◆ **Aim**:
Output each line of the data below as a string in a JSON list, one string per line, skipping blank lines and leaving out the pictures.

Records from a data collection
◇ ◇ ◇ ◇ ◇ ◇ ◇
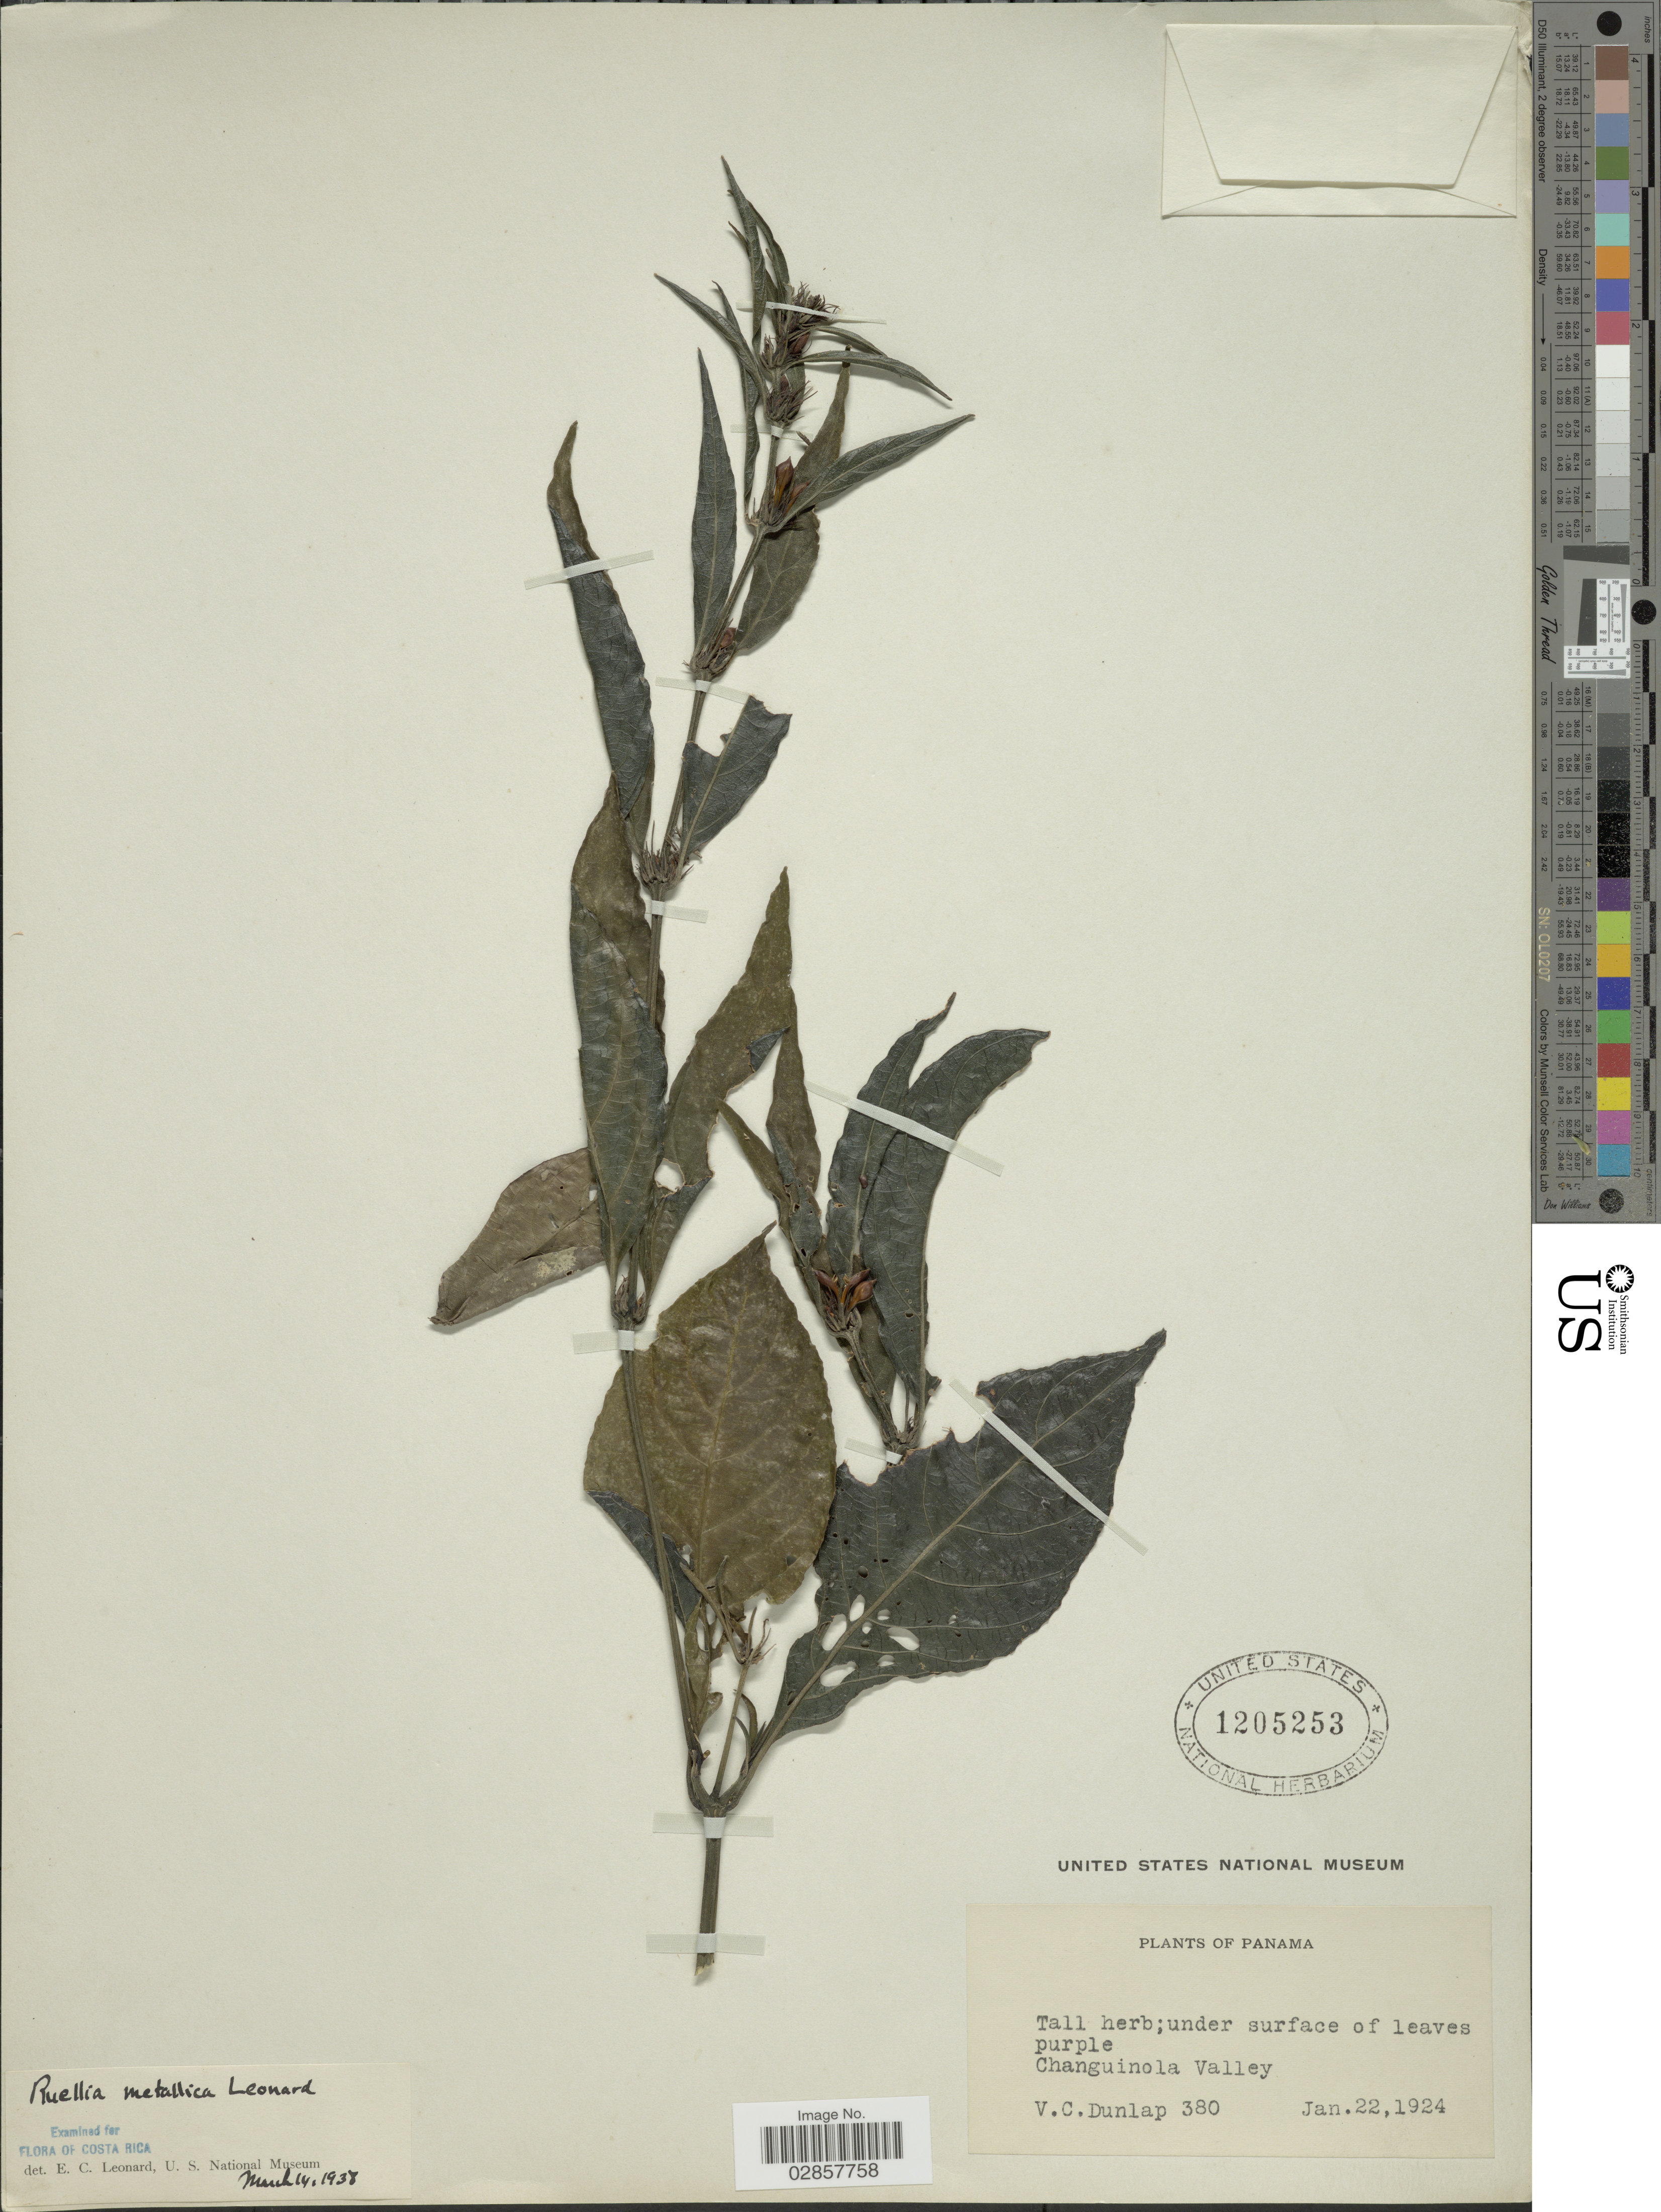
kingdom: Plantae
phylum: Tracheophyta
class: Magnoliopsida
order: Lamiales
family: Acanthaceae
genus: Ruellia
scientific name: Ruellia metallica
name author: Leonard in Standl.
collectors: V. C. Dunlap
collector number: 380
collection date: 1924-01-22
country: Panama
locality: Changuinola Valley.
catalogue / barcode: US 1205253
◇ ◇ ◇ ◇ ◇ ◇ ◇
◆ **Answer**:
[
  "kingdom: Plantae",
  "phylum: Tracheophyta",
  "class: Magnoliopsida",
  "order: Lamiales",
  "family: Acanthaceae",
  "genus: Ruellia",
  "scientific name: Ruellia metallica",
  "name author: Leonard in Standl.",
  "collectors: V. C. Dunlap",
  "collector number: 380",
  "collection date: 1924-01-22",
  "country: Panama",
  "locality: Changuinola Valley.",
  "catalogue / barcode: US 1205253"
]